[Start Source material]
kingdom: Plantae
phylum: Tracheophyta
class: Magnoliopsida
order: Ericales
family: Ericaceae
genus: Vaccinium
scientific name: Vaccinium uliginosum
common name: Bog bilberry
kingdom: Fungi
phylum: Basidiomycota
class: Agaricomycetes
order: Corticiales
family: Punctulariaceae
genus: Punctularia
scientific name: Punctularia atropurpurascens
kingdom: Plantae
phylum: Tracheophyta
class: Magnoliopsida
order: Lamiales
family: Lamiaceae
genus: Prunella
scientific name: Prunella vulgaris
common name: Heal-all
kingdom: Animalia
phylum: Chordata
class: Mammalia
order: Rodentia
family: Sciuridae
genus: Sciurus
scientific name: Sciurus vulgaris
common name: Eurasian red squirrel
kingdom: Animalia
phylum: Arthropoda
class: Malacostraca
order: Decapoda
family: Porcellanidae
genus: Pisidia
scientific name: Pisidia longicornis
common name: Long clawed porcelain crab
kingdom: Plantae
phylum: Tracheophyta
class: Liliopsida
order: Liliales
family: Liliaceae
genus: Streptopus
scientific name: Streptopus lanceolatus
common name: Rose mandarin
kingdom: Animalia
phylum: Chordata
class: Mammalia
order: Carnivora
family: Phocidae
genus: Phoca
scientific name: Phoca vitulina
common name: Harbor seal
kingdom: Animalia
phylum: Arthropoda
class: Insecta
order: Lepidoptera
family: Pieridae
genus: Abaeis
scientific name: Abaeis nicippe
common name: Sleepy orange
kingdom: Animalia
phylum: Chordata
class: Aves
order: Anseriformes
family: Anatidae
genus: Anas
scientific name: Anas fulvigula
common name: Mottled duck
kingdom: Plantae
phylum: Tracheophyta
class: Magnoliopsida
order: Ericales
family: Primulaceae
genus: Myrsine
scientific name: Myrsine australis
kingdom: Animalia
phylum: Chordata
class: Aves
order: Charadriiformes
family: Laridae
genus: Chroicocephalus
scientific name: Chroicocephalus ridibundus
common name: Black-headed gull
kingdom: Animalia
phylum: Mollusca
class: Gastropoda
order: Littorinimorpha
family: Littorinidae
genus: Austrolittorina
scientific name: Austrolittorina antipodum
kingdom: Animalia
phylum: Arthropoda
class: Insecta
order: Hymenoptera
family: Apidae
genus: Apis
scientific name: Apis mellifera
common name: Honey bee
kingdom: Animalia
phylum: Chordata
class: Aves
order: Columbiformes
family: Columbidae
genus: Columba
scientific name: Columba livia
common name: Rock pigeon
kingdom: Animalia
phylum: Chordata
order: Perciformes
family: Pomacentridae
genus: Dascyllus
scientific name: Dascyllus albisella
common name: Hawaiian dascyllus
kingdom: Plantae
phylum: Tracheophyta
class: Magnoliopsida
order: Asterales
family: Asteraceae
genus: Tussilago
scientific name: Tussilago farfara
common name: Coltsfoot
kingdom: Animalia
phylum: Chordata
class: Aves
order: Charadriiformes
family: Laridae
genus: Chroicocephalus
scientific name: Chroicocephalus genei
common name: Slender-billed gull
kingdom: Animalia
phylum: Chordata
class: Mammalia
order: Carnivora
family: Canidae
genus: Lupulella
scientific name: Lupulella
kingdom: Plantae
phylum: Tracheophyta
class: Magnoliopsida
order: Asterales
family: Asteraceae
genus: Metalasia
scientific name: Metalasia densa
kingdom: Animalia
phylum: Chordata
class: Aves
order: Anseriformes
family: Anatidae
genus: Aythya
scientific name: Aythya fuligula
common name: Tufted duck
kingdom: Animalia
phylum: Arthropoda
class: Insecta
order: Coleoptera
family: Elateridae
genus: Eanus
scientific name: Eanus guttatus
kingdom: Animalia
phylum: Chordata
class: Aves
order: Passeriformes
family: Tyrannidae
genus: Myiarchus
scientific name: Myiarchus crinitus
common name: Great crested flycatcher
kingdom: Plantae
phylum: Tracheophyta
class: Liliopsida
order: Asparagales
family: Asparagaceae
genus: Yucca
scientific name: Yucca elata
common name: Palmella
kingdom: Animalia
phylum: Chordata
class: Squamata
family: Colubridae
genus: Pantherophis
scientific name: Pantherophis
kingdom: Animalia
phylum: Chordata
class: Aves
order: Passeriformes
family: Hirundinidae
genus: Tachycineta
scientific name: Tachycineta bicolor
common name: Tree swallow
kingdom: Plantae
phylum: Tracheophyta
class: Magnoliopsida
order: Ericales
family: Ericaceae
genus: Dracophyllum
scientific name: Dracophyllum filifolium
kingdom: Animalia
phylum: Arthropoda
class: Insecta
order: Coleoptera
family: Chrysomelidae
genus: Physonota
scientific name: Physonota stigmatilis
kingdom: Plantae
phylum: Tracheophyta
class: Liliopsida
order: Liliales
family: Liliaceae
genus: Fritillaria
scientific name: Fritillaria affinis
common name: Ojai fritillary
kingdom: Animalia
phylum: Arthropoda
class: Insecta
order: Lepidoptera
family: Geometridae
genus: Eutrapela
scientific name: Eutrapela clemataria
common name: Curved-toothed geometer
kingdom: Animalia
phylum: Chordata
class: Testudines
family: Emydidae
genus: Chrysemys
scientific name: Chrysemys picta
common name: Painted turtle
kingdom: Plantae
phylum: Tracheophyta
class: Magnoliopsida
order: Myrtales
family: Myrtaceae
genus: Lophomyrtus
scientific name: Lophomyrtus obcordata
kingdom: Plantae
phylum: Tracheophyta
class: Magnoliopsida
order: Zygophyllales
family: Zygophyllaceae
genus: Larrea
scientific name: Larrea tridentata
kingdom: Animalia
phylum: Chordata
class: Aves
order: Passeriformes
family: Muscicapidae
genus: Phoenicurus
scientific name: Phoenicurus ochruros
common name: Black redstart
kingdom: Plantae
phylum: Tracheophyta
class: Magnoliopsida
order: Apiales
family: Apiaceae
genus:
[End Source material]
• Job: Print the material word for word, from its first line through the line with "order: Corticiales", including both of those lines.

• Solution for this problem:
kingdom: Plantae
phylum: Tracheophyta
class: Magnoliopsida
order: Ericales
family: Ericaceae
genus: Vaccinium
scientific name: Vaccinium uliginosum
common name: Bog bilberry
kingdom: Fungi
phylum: Basidiomycota
class: Agaricomycetes
order: Corticiales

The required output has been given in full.